Format Description / Example
credit card number Four four-digit numbers separated by spaces. Four four-digit numbers separated by dashes. Sixteen-digit number. Four five-digit numbers separated by spaces.
date eu Validates date only, not time. dd/mm/yyyy
date inverse Validates date only, not time. yyyy/mm/dd
date iso 8601 Validates date and/or time according to ISO 8601 format. Example: 2021-04-28T09:00:00+02:00
date us Validates date only, not time. mm/dd/yyyy
decimal Number uses a , or . as a decimal indicator.
decimal comma Number uses , as a decimal indicator.
decimal point Number uses . as a decimal indicator.
email name@domain.extension
integer Number is whole.
ip address / ipv4 address Four whole numbers separated by .
ipv6 address Eight values separated by :
money A money pattern with currency symbol + decimal point or comma + currency abbreviation.
money comma A money pattern with currency symbol + decimal comma + currency abbreviation.
money point A money pattern with currency symbol + decimal point + currency abbreviation.
negative decimal Negative number uses a , or . as a decimal indicator.
negative decimal comma Negative number uses , as decimal indicator.
negative decimal point Negative number uses . as decimal indicator.
negative integer Number is negative and whole.
negative percentage Negative number is a percentage.
negative percentage comma Negative number is a percentage with a , decimal indicator.
negative percentage point Negative number is a percentage with a . decimal indicator.
percentage Number is a percentage.
percentage comma Number is a percentage with a , decimal indicator.
percentage point Number is a percentage with a . decimal indicator.

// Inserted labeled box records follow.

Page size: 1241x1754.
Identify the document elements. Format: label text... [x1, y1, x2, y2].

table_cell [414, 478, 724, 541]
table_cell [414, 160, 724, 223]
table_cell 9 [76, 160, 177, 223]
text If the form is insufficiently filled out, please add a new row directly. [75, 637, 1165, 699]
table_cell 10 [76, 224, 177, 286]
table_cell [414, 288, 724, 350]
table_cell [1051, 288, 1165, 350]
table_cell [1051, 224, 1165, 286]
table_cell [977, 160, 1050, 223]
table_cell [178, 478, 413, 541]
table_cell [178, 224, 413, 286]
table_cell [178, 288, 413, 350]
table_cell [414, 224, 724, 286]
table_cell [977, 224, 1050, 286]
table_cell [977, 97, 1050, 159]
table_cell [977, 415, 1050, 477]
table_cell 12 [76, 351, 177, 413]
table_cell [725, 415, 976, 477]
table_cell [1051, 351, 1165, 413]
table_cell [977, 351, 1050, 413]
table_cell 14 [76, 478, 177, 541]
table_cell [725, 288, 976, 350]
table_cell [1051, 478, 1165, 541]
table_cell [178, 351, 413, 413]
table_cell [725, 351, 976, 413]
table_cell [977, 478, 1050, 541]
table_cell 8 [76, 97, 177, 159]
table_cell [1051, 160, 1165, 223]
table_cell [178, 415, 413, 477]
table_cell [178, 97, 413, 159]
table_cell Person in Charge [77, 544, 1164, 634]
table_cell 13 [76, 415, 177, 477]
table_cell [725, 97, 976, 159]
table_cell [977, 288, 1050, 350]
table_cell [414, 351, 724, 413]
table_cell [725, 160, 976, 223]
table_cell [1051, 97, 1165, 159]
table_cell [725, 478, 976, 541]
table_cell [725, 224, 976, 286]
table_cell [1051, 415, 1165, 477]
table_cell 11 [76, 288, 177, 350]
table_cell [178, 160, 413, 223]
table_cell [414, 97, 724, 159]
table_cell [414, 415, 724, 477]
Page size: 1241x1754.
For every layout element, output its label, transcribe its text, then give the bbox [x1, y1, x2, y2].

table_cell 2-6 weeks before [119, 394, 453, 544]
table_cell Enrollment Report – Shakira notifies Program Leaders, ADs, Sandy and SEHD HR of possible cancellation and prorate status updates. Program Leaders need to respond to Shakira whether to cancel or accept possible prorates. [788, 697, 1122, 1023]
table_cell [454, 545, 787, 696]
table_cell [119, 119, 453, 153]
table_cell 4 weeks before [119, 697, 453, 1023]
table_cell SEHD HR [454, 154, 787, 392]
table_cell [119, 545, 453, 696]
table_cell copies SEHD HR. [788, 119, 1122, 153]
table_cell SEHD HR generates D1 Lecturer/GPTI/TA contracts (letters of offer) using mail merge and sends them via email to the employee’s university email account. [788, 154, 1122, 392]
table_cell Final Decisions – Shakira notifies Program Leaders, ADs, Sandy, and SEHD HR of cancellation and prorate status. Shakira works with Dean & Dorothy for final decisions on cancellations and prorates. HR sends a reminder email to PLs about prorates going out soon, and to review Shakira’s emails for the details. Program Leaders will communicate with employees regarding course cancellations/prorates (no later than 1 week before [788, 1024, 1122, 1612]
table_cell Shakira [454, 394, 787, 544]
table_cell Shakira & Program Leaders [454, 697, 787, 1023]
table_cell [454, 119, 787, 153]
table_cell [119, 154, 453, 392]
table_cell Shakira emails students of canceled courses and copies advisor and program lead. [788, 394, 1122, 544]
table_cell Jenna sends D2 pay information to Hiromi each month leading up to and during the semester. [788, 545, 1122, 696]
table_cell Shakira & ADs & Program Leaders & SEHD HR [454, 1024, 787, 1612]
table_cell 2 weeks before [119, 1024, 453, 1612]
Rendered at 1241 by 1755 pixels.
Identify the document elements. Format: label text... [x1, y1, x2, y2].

phone number Examples: +12 123 123 1234 123 123 1234 +1 123-123-1234 +12 123-123-1234 +12 123 123-1234 555-2368 555-ABCD
positive decimal Positive number uses a , or . as a decimal indicator.
positive decimal comma Positive number uses , as decimal indicator.
positive decimal point Positive number uses . as decimal indicator.
positive integer Number is positive and whole.
positive percentage Positive number is a percentage.
positive percentage comma Positive number is a percentage with a , decimal indicator.
positive percentage point Positive number is a percentage with a . decimal indicator.
time 12h Validates against the 12-hour clock. hh:mm:ss
time 12h nosec Validates against the 12-hour clock. hh:mm
time 24h Validates against the 24-hour clock. hh:mm:ss
time 24h nosec Validates against the 24-hour clock. hh:mm
timestamp 12h Validates against the 12-hour clock. hh:mm:ss
timestamp 24h Validates against the 24-hour clock. hh:mm:ss
uuid Universally unique identifier.

Incorporating these validity checks into workflows enables proactive monitoring and maintenance of dataset correctness, ensuring compliance with organizational data quality standards.